I think that Gumbs’ piece and N.H.I. (No Humans Involved: An Open Letter to My Colleagues) essay were good connectors to the reading we chose. The N.H.I. provides great historical context on how we have gotten here, higher education realm, a place that we were once systematically denied space, that now accepts us with a litany of expectations and unrealistic standards. White supremacy is one hell of beast. Only a system built on the dehumanization of Black people could evolve with times and insidiously become more prevalent and damaging over the course of time.

This connected nicely with Heidi Safia Mirza’s “Decolonizing Higher Education: Black Feminism and the Intersectionality Of Race and Gender”. I appreciated her including her own story of struggle in academia, it made the article much more profound. Mirza spends her article ruminating how the intersections of blackness and womanhood can act as a double-edged sword for academics. Our identity sort of pre-determines the type of treatment we get, the type of expectations placed on us , and possibly, the trajectory of  our time in any field. We are the token, the special case, or only the grad expert on race. We do not fall into any other category. Our work must be twice as good because we are being watched. As I read this piece, I thought two different metaphors: higher ed for Black women is a cage that was once small but now big, so big, that we may not even realize the bars are still there. We cannot see the owner but we know he’s watching.

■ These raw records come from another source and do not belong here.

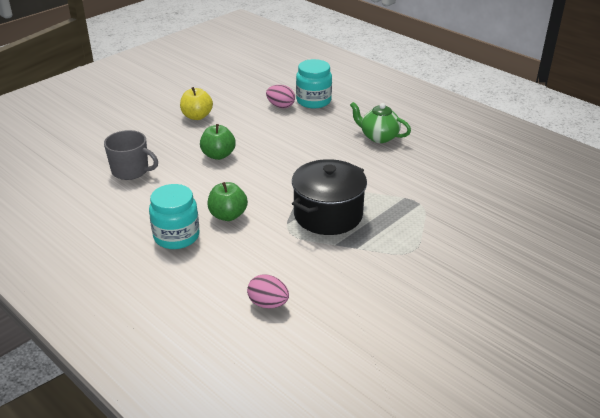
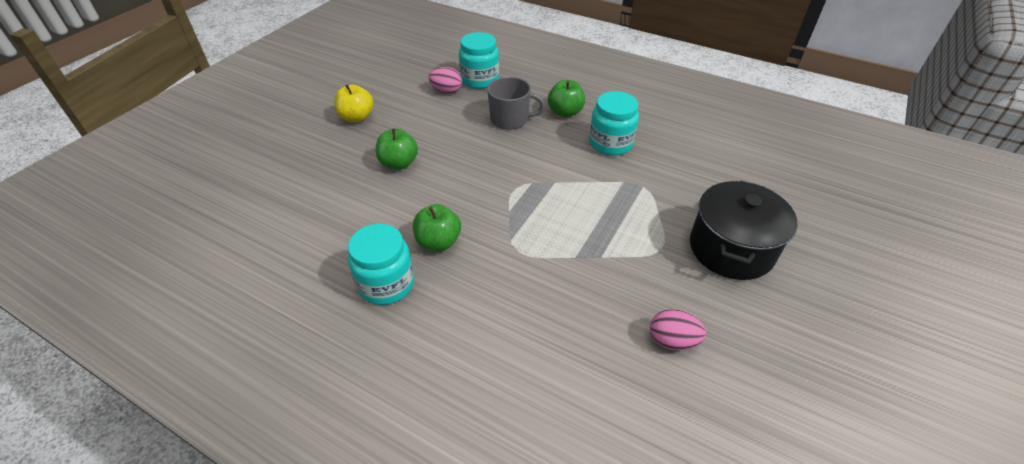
camera: 15 degrees left, 10 degrees up
grey mug [104,130,158,180] -> grey mug moved to [487,77,545,130]
pink egg [247,274,289,308] -> pink egg moved to [650,309,706,350]
black pot [292,159,367,235] -> black pot moved to [690,181,797,280]
green teapot [350,102,411,143] -> green apple [548,80,585,117]
none -> turquoise jar [589,91,639,156]

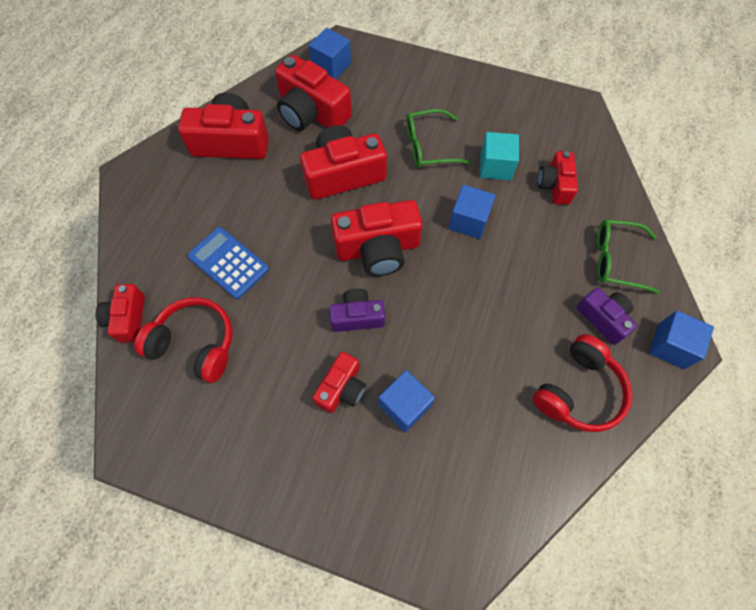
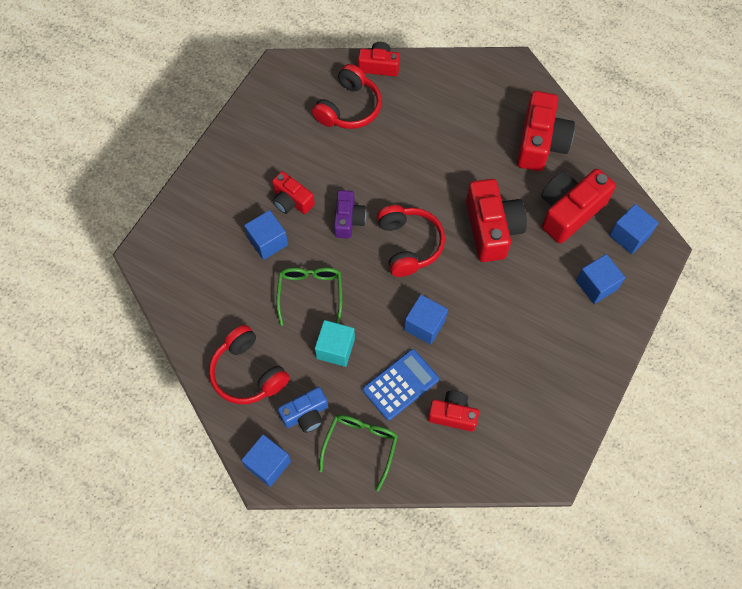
camera: 100 degrees right, 0 degrees up
blue calculator [187,227,269,299] -> blue calculator moved to [362,349,439,420]
red camera [331,200,422,276] -> red headphones [377,205,445,277]
green glasses [406,109,471,168] -> green glasses moved to [276,268,342,326]
turquoise cube [480,132,519,180] -> turquoise cube moved to [315,320,355,367]
purple camera [577,288,637,345] -> blue camera [278,387,328,433]
none -> blue cube [576,254,625,304]

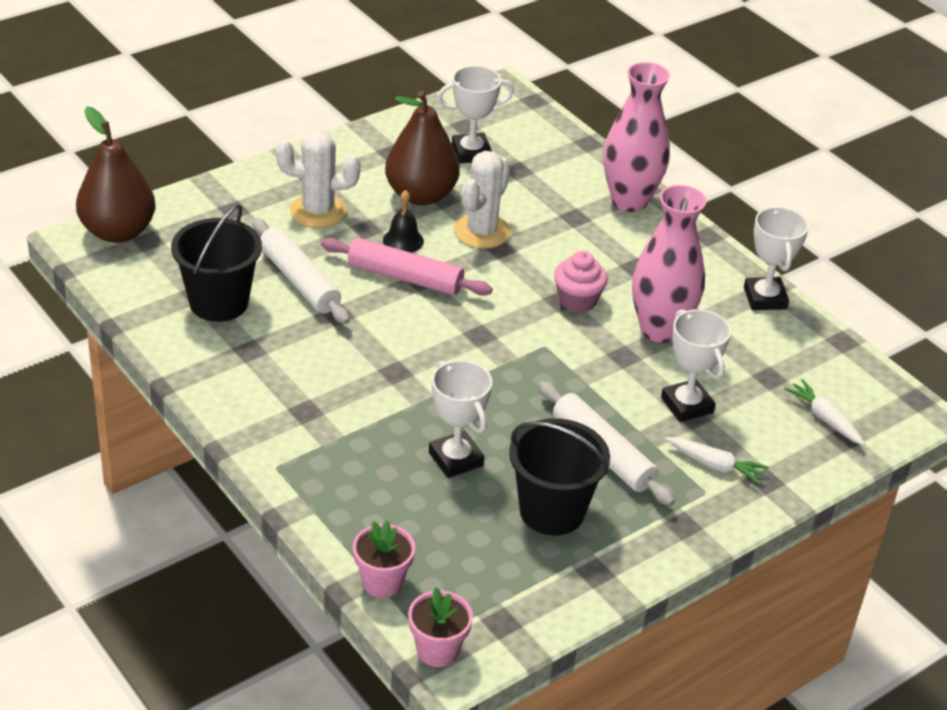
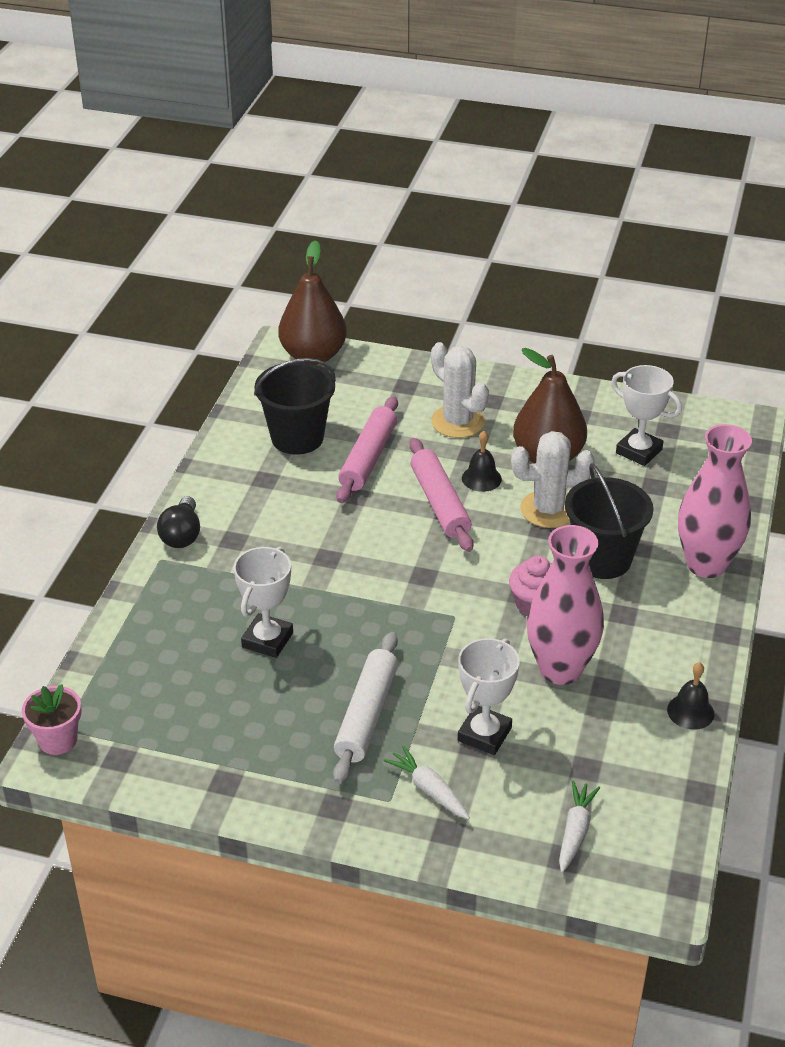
camera: 55 degrees right, 0 degrees up
white rolling pin [252,218,350,324] -> pink rolling pin [336,396,398,503]
pink flower pot [353,521,415,598] -> none
black bucket [509,418,610,535] -> black bucket moved to [565,463,654,579]
white carrot [665,437,769,484] -> white carrot turned 150 degrees clockwise [383,745,470,819]
white trophy [744,206,809,310] -> black bell [667,662,714,730]
none -> black light bulb [157,496,200,548]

Or (using Mirza’s saltwater analogy), we are fish who finally got some water but can’t swim in it because we are freshwater fish in salted waters. The new form of oppression does not involve shutting us out anymore, it’s about letting us in and expecting us to maintain the status quo; to assimilate and forget ourselves in the process. The academy has now weaponized our “difference”. I know I must sound dramatic but I know I am not wrong. I have seen this in the extra labor given to black women, in the treatment of black women who choose not to ascribe to mold the university or department has created for them. I have lost quite a few Black female professors (mentors) because of this updated form of oppression. I have seen the research and work of Black women watered down and tainted because it did not align with “the campus ideals”.  These may seem like small things but over the course of time, double consciousness and the double-edgeness of sword can break you. It is violence. I am grateful that I have seen this in real time because I know what takes to stop it from happening to me. Us just being in these spaces is no longer good enough. If we do not stay vigilant against the violent traditions of academia than I do believe we will become the multicultural puppets they desire. I reject that idea and want to continue expanding my vocabulary so I can be better equipped to fight it.

CITATIONS:

Clifton, Lucille. Book of Light. Copper Canyon Press, 1996.

Gumbs, Alexis Pauline. “The Shape of My Impact.” The Feminist Wire, 29 Oct. 2012, www.thefeministwire.com/2012/10/the-shape-of-my-impact/.

Mirza, Heidi Safia. “Decolonizing Higher Education: Black Feminism and the Intersectionality Of Race and Gender.” Journal of Feminist Scholarship, vol. 7, no. 8, 2015, pp. 1–12.

Wynter, Sylvia. “No Humans Involved: An Open Letter to My Colleagues.” Forum N.H.I: Knowledge of the 21st Century, vol. 1, no. 1, 1994, pp. 42–74.